PROMPT: Pick up the severe weather preparation guide below after its last sentence, and continue writing it.

SELECTED EXTRACT:
Preparation for Severe Weather
It is important to know that thunderstorms need three things:
- Moisture - to form clouds and rain.
- Unstable Air - relatively warm air that can rise rapidly.
- Lift - fronts, sea breezes and mountains are capable of lifting air to help form thunderstorms.
When a storm is approaching, look for darkening skies, flashes of light or increasing wind. Listen for the sound of thunder. If you can hear thunder, you are close enough to the storm to be struck by lightning. Go to safe shelter immediately. Find shelter in a building or car. Keep car windows closed and avoid convertibles.
Keep a weather or transistor radio with fresh batteries within reach to monitor severe weather updates.
Keep flashlights with fresh batteries or candles with matches available if the electricity should get cut off.
Keep an emergency kit. It is recommended by the Red Cross that you have enough items to last for three days in a waterproof container. Items to include:
a manual can opener,
a spare set of house and car keys,
non-perishable food and water,
a first aid kit as well as any prescriptions,
important documents and emergency phone numbers.
Telephone lines and metal pipes can conduct electricity. Unplug appliances and avoid using the telephone or any electrical appliances, computer or game systems to avoid lightning damage.
Don't take a bath or shower.
Turn off the air conditioner. Power surges from lightning can overload the compressor and damage the air conditioner!
Draw blinds and shades over windows. If windows break due to objects being blown by the wind of a storm, then the shades will prevent glass from shattering into your home.
Establish a designated room in the house where all family members can safely ride out a severe storm. Typically an interior room on the lowest floor of a house or building away from windows.
Make sure everyone knows where to meet after a severe storm in case they become separated from the rest of the family.
Have occasional drills.
If the power goes out, check to see if the neighbors have power; you may have a blown fuse or tripped circuit braker.
Treat all downed wires as live and NEVER touch them.
Report all power outages to your local Municipal Utilities company. DO NOT CALL 9-1-1 for an outage unless it is a medical, fire, or police emergency.

Collected data:
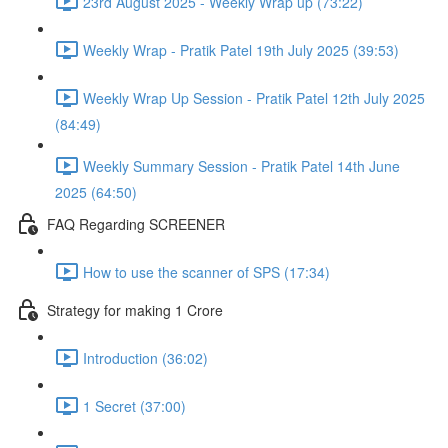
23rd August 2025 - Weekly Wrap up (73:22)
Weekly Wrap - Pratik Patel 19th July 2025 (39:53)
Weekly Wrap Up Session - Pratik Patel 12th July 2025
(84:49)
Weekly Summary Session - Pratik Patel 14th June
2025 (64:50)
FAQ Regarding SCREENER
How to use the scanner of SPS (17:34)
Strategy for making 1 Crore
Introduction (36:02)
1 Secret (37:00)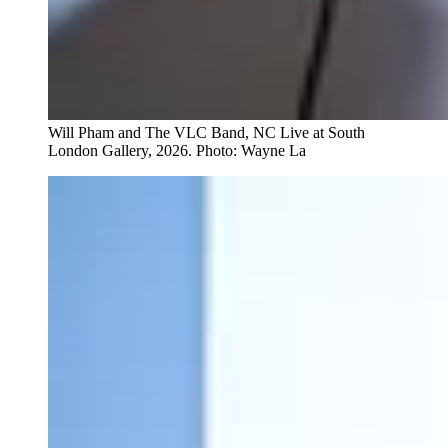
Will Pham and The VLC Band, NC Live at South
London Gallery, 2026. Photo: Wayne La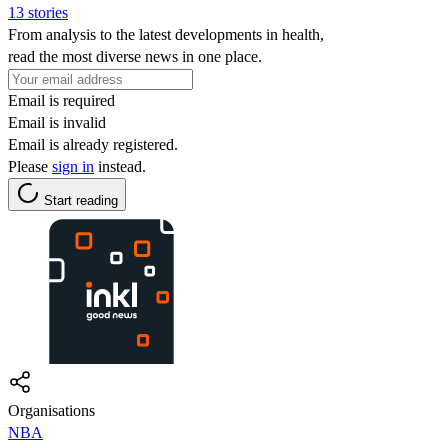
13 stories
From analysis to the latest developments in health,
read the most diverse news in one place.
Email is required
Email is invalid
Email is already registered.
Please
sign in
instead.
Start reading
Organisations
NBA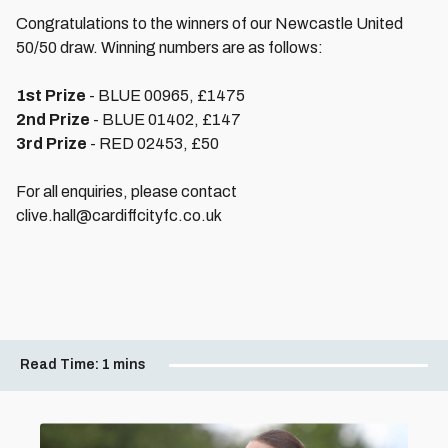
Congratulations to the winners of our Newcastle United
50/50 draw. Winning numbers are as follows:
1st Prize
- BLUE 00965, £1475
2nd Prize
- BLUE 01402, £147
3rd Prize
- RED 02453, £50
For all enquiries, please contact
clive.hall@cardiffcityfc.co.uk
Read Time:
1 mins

---

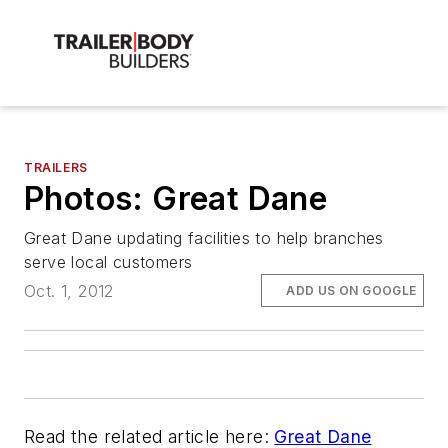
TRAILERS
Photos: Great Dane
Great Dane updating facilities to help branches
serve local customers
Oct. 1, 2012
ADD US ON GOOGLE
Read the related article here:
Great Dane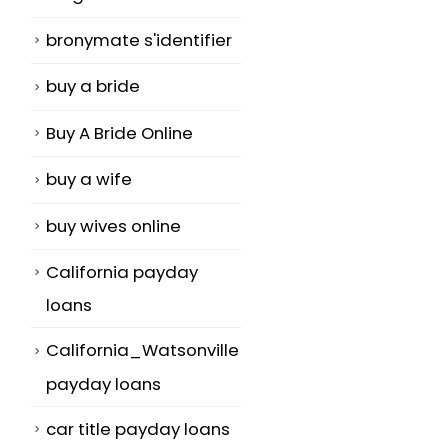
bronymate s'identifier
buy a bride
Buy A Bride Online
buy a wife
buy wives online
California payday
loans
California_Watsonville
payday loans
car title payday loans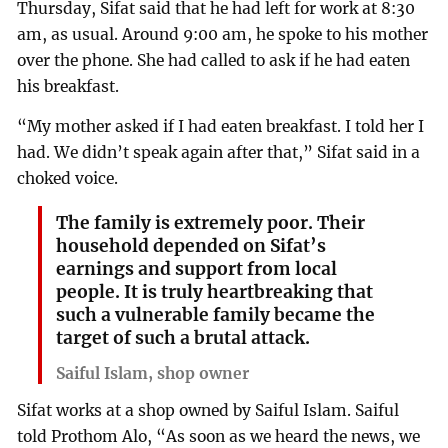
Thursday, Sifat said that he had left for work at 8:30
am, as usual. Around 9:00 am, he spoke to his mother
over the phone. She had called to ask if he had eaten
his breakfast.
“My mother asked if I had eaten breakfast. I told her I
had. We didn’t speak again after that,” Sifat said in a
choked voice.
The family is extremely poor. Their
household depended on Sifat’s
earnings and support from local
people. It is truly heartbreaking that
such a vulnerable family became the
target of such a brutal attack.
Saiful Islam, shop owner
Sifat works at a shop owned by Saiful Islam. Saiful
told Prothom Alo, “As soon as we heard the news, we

REPLY:
If you are in the woods, take shelter under the shorter trees.
If you are boating or swimming, get to land and find shelter right away!
If you can go to a low-lying, open place away from trees, poles or metal objects. Make sure the place you pick is not subject to flooding.
Become a very small target! Squat low to the ground. Place your hands on your knees with your head between them. Make yourself the smallest target possible.
Do not lie flat on the ground - this will make you a larger target!
Thunder won't hurt you but lightning will! So it's important to pay attention when you hear thunder.
The sound of thunder reaches us after we have seen the lightning. By counting the time between the flash of lightning and the sound of the thunder, you can tell about how far away the storm is. If it is five seconds between the lightning and the thunder, the storm is about 1 mile away.
Despite their small size, all thunderstorms are dangerous. Every thunderstorm produces lightning, which kills more people each year than tornadoes. Heavy rain from thunderstorms can lead to flash flooding. Strong winds, hail, and tornadoes are also dangers associated with some thunderstorms.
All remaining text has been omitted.